BRIDGEPORT — The city is on pace to have the lowest levels of certain types of crime since at least 2019, according to Police Department statistics.
Police Chief Roderick Porter, in his most recent “Porter’s Corner” Facebook Live video update, detailed the city’s 2022 crime statistics through the first 51 weeks of the year.
Porter, who joined the Bridgeport police in 1993, beat out 18 other candidates, including Acting Chief Rebeca Garcia, in a national search to replace former Chief Armando “A.J.” Perez.
Garcia had led the department for more than two years after Perez’s arrest for rigging the previous chief search that resulted in his promotion to top cop. She announced her retirement last month after declining an offer to be an assistant chief under Porter.
Garcia had touted the lower crime rate this fall in several community meetings held with the police chief candidates, which also included Capt. Lonnie Blackwell.
In an 11-minute video, Porter cited statistics showing crime overall fell about 27 percent from 2021, with 1,480 incidents this year compared to 2,034 last year.
“So you see we had a pretty good year,” Porter said. “And we don’t want to rest on our laurels, but I did want to congratulate all the members of the Bridgeport Police Department.”
Broken down by type, homicides in the city fell from 20 to 16, and robberies decreased by a third, from 403 to 272.
The biggest drop was in burglaries, which dropped 42 percent, from 415 to 240.

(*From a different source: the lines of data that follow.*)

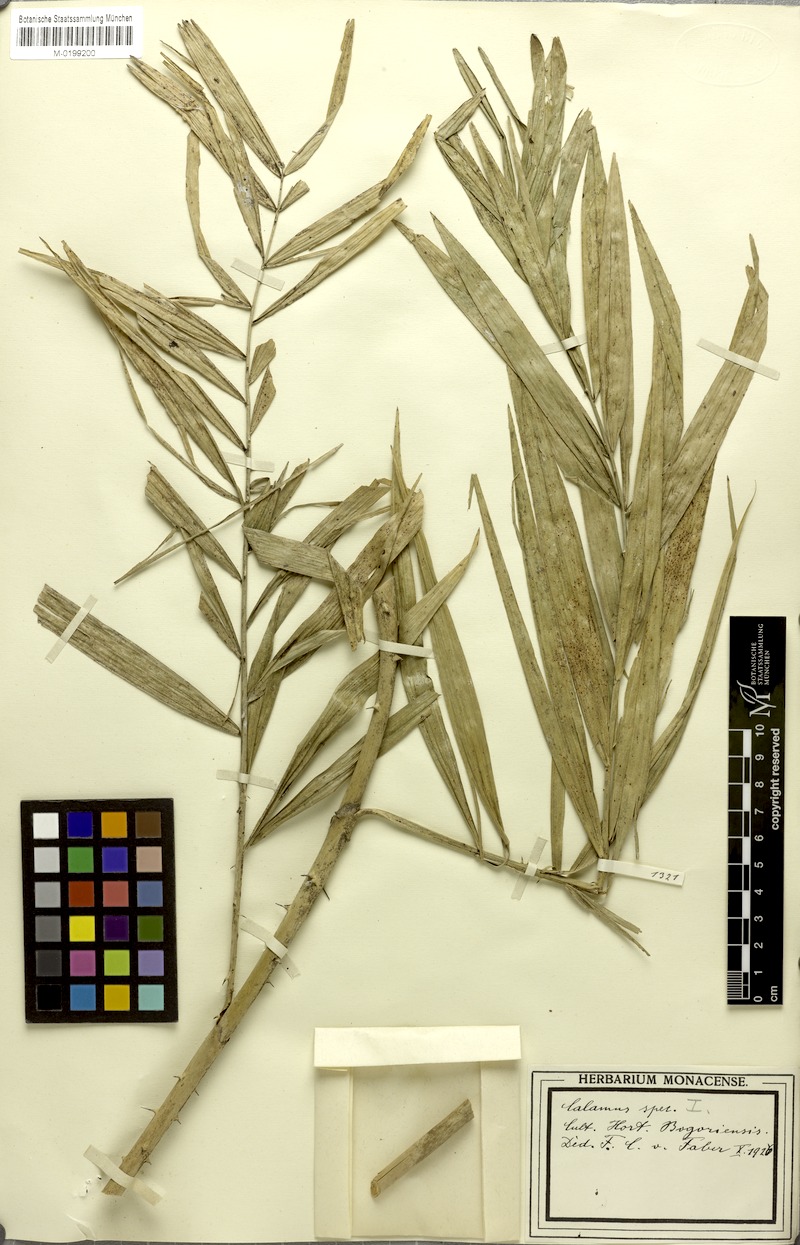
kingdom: Plantae
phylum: Tracheophyta
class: Liliopsida
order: Arecales
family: Arecaceae
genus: Calamus
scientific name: Calamus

Rapes, assaults, larcenies and vehicle thefts also saw significant reductions of between 16 percent and 24 percent from 2021 to 2022, Porter said.
The police also seized 97 guns in 90 separate gun-related arrests, Porter said.
“This is all the result of hard work by all the members of the Bridgeport Police Department,” he said.
Homicide rates in the city have been fairly consistent in recent years. After peaking at 62 in 1990, the number of annual homicides has stayed around 17 per year for the past decade.
In an interview with Hearst Connecticut Media, Porter touted Operation Wingspan, a $5 million collaboration between the city, suburban towns and the FBI, targeting vehicle theft as contributing to the crime decrease.
Porter also pointed to the city’s use of ShotSpotter gunshot sensors in allowing police to quickly respond to shooting incidents, and the Fusion Center, which is staffed around the clock to monitor over a thousand cameras in the city.
“They’re able to focus in our cameras on certain areas, and we’re able to see activity going on and direct officers to those areas in a much more timely manner,” Porter said of the facility, located in the Morton Government Center downtown.
In his Facebook live, Porter also called for greater community involvement in making further reductions, urging residents to be aware of their surroundings.
“We could do even better with our crime statistics if we get more community involvement,” he said. “If you have information please share it with the Bridgeport Police Department.”
He added that plans to resume community meetings will give opportunities to provide input. The department also is planning ways to regularly share crime data with the public next year, Porter said.
“You will know as we go throughout the year how the crime looks in your particular neighborhood,” he said.
Police also plans to use new software to analyze crime data and be more “predictive” in determining where certain types of crimes are occurring.
After explaining the department’s goals for 2023, Porter fielded questions from the public. Questions ranged from avoiding becoming a victim to his plans to reduce response times.
In particular, he said response times can vary depending on the type of call. For example, robberies and felony assault, what he called “Part 1 crimes” take priority, as do domestic violence calls, shootings, and traffic crashes with injuries.
In such cases, police typically respond in less than 11 minutes.
For lower priority calls, like a break-in at an unoccupied building, the wait could be longer, he said.
He said the department’s staffing levels, which have been a source of frustration and led to an ongoing recruitment drive that saw the department add 21 officers in about five months, are partially to blame for longer response times on lower priority calls.
“As we get more manpower, that’ll help us. And coming into the new year, we’re going to be looking at ways that we can realign our officers in a way that will make us more efficient,” Porter told Hearst Connecticut.
Bridgeport City Council Member Jeanette Herron, who serves the southern part of the city’s North End neighborhood, called the drop in crime a “sign that our police department is doing a great job.”
She also alluded to how Bridgeport police have been losing officers to other departments, with health care costs being one of the reasons officers have given for leaving the city.
“But overall, whether they’re unhappy or not, they do their job. And I have to give them a lot of credit,” Herron said.